Avant de conclure ce chapitre, il faut encore préciser une chose: Newton n'a pas tout le temps été ce scientifique génial qui a su mettre tout l'univers dans une équation, ce savant qui ne laisse aucune place à l'irrationnel. Il s'est intéressé à toutes les branches du savoir, pas seulement aux mathématiques, à la chimie et à l'astronomie, mais aussi aux rêves, à l'imagination, à la télépathie et à l'alchimie. Pendant des années, il a consacré du temps et de l'énergie à étudier les métaux, leurs alliages et leur structures dans l'espoir d'obtenir la pierre philosophale et le remède universel capable de soigner n'importe quelle maladie. Le savant s'est intéressé à cette matière jusqu'au jour où il est devenu un personnage public, avec son élection à la Royal Society. Cet épisode de sa vie, de nombreux biographes le passent sous silence, mais il est révélateur d'une chose: l'arbre des connaissances n'est pas qu'un tronc où tout pousse en ligne droite, c'est un arbre avec beaucoup de branches dont seules quelques-unes atteignent le sommet. Et même des scientifiques connus ont emprunté quelques branches latérales.

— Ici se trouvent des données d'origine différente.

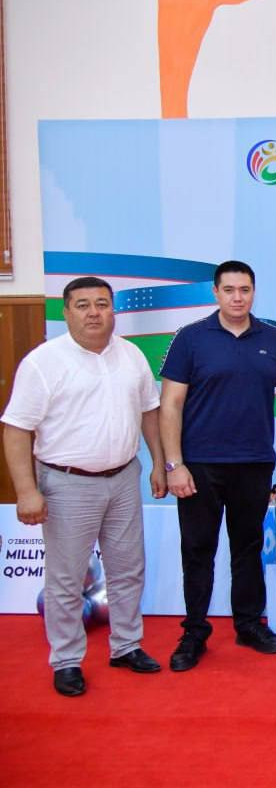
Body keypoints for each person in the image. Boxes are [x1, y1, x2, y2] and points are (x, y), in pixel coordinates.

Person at [1, 277, 167, 696]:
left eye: (102, 304)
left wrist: (158, 464)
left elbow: (150, 412)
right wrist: (26, 491)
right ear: (66, 312)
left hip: (124, 477)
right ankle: (67, 661)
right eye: (83, 305)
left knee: (128, 568)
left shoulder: (131, 355)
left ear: (113, 310)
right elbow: (16, 429)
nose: (94, 312)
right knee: (67, 578)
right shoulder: (43, 362)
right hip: (66, 484)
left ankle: (126, 645)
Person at [159, 260, 276, 671]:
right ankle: (194, 632)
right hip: (198, 466)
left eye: (244, 290)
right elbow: (170, 404)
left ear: (253, 292)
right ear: (216, 292)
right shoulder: (190, 338)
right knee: (197, 550)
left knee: (248, 547)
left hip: (254, 462)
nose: (237, 298)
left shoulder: (275, 339)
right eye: (229, 290)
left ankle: (248, 624)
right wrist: (174, 464)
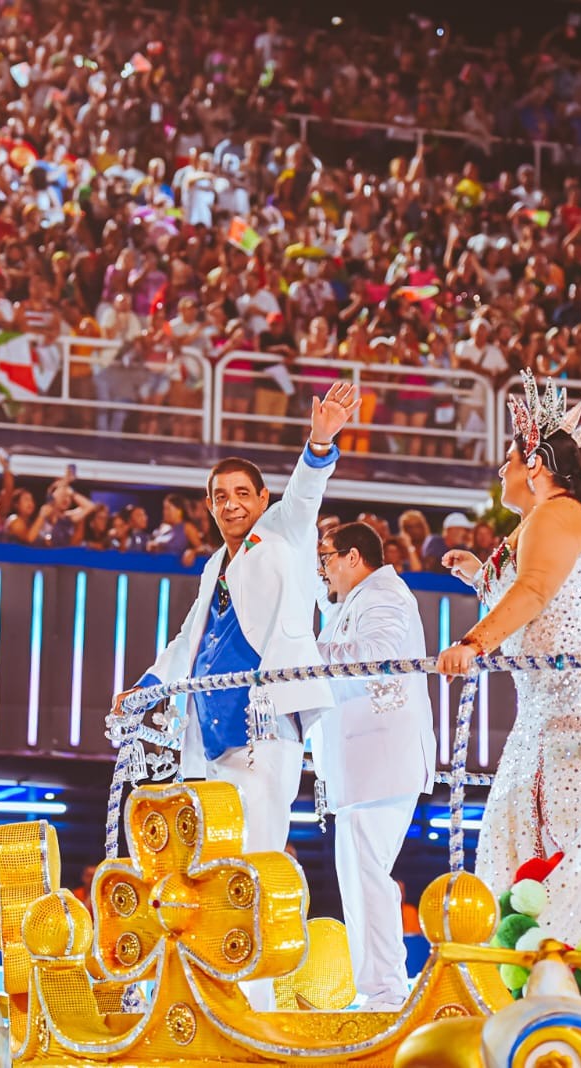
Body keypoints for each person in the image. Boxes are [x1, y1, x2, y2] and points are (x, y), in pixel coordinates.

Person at [436, 373, 581, 947]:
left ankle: (564, 964)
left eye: (508, 459)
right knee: (537, 830)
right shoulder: (553, 518)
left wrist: (473, 642)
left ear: (534, 463)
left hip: (578, 706)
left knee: (565, 837)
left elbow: (533, 593)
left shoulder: (553, 517)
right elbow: (537, 596)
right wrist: (481, 578)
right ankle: (546, 960)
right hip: (558, 704)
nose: (500, 472)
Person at [113, 381, 359, 857]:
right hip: (209, 730)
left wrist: (321, 442)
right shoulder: (212, 567)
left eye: (243, 493)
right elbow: (189, 640)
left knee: (259, 858)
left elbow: (307, 492)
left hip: (262, 724)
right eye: (221, 496)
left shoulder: (282, 533)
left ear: (264, 499)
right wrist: (143, 688)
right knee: (211, 864)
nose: (232, 504)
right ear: (209, 506)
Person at [313, 521, 435, 1011]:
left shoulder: (384, 594)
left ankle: (385, 990)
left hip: (381, 757)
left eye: (326, 559)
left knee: (369, 874)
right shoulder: (357, 600)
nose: (323, 570)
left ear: (353, 557)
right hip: (364, 763)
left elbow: (379, 656)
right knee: (360, 875)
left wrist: (306, 655)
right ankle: (377, 988)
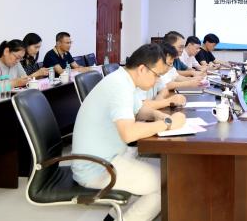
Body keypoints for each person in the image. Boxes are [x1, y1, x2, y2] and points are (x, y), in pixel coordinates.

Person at [71, 43, 185, 221]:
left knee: (167, 167)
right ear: (142, 69)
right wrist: (168, 123)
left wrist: (157, 115)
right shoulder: (119, 86)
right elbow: (129, 133)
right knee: (166, 182)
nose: (157, 81)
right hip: (97, 167)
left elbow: (139, 110)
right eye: (156, 75)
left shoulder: (123, 79)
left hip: (111, 155)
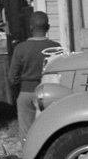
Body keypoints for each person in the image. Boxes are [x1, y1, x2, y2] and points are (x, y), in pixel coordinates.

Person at [9, 11, 61, 145]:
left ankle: (28, 154)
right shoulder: (55, 47)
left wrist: (17, 91)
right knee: (49, 131)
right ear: (48, 27)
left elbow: (12, 77)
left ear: (30, 27)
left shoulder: (20, 48)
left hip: (26, 92)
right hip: (49, 93)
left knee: (27, 135)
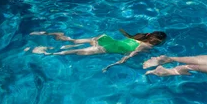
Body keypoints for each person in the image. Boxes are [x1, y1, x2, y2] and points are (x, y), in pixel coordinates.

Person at [28, 29, 167, 71]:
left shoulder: (139, 36)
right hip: (110, 47)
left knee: (73, 41)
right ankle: (48, 52)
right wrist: (111, 65)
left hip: (105, 39)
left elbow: (127, 40)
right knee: (78, 52)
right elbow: (129, 56)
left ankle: (53, 34)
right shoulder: (146, 47)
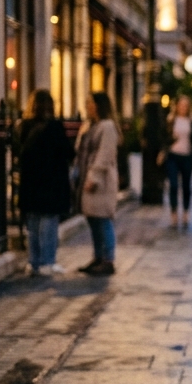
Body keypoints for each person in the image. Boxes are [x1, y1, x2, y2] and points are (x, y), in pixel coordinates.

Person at [17, 89, 73, 275]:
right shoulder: (54, 126)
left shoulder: (24, 126)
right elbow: (67, 152)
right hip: (51, 183)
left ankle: (34, 262)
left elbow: (19, 152)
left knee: (32, 225)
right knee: (48, 224)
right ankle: (47, 262)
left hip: (30, 182)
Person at [75, 92, 120, 276]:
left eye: (91, 103)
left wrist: (94, 178)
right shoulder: (90, 126)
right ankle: (98, 256)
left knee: (102, 218)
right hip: (87, 175)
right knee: (93, 218)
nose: (87, 106)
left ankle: (108, 259)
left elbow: (105, 154)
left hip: (101, 181)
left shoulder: (107, 126)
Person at [161, 95, 192, 229]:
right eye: (181, 105)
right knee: (173, 185)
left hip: (187, 156)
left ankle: (186, 213)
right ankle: (174, 214)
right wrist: (170, 142)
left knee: (186, 185)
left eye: (185, 105)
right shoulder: (171, 120)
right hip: (173, 156)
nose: (183, 107)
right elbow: (165, 138)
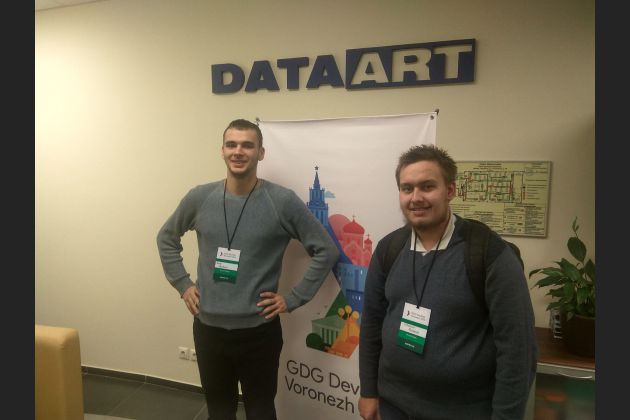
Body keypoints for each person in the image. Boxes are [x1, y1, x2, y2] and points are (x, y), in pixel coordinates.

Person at [157, 118, 339, 420]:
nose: (238, 151)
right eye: (231, 144)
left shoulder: (281, 201)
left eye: (247, 145)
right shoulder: (200, 197)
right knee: (219, 412)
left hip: (259, 334)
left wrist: (293, 298)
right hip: (208, 329)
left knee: (261, 412)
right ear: (222, 151)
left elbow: (326, 249)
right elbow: (166, 238)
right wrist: (183, 284)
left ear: (261, 153)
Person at [358, 144, 537, 420]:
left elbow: (518, 350)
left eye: (427, 186)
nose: (416, 198)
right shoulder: (388, 249)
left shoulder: (488, 253)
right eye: (407, 188)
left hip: (463, 411)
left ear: (450, 190)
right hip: (393, 405)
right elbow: (371, 322)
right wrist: (369, 391)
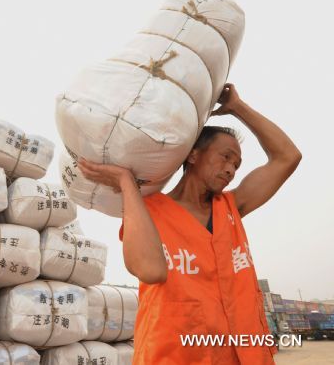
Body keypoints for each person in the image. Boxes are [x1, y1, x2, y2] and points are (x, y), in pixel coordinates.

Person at [78, 83, 301, 365]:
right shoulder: (148, 210)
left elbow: (288, 157)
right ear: (193, 155)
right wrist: (126, 183)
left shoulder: (232, 207)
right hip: (176, 355)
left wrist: (238, 107)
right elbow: (151, 270)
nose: (232, 169)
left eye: (237, 164)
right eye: (226, 157)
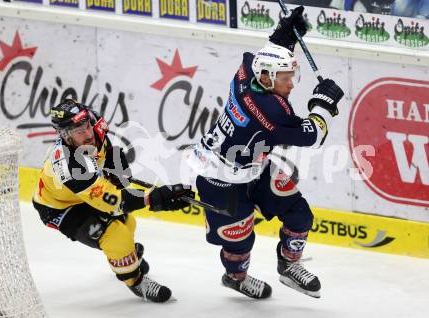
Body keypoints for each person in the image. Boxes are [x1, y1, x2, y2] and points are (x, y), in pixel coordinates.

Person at [186, 6, 344, 299]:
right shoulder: (270, 111)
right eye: (285, 77)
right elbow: (314, 135)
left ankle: (289, 265)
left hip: (253, 165)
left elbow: (268, 50)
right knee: (239, 239)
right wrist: (323, 104)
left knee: (299, 214)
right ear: (268, 78)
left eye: (290, 75)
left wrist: (286, 33)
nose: (291, 83)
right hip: (218, 178)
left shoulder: (247, 71)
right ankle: (235, 277)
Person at [32, 99, 193, 303]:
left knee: (127, 223)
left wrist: (113, 167)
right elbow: (114, 201)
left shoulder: (95, 131)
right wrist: (155, 198)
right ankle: (135, 281)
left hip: (84, 195)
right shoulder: (69, 166)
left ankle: (125, 257)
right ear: (65, 135)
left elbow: (107, 156)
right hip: (59, 208)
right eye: (79, 131)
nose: (89, 134)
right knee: (117, 236)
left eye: (87, 126)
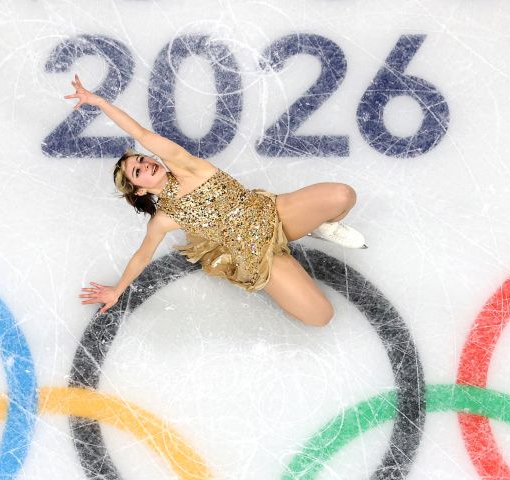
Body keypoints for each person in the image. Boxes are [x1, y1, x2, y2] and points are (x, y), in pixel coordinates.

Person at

Pendant que l'on parle de l'irrationalité de Newton, il me paraît important d'aborder le lien qui existe entre Newton et Dieu. Si le savant a toujours refusé de dire pourquoi son système du monde fonctionne, c'est parce qu'il attribue à Dieu la place de moteur de l'univers. C'est Lui qui intervient à chaque instant pour faire fonctionner le ballet des planètes. Sans Dieu, l'univers n'existerait pas. Ce sont les successeurs de Newton qui vont remarquer à quel point le système est parfait et qu'il ne nécessite en fait aucune aide extérieure. C'est ainsi que peu à peu, la place de Dieu dans l'organisation de l'univers diminuera jusqu'à atteindre la situation actuelle où l'on ne sait plus vraiment où placer la divinité, tellement la mécanique céleste apparaît parfaite et bien huilée.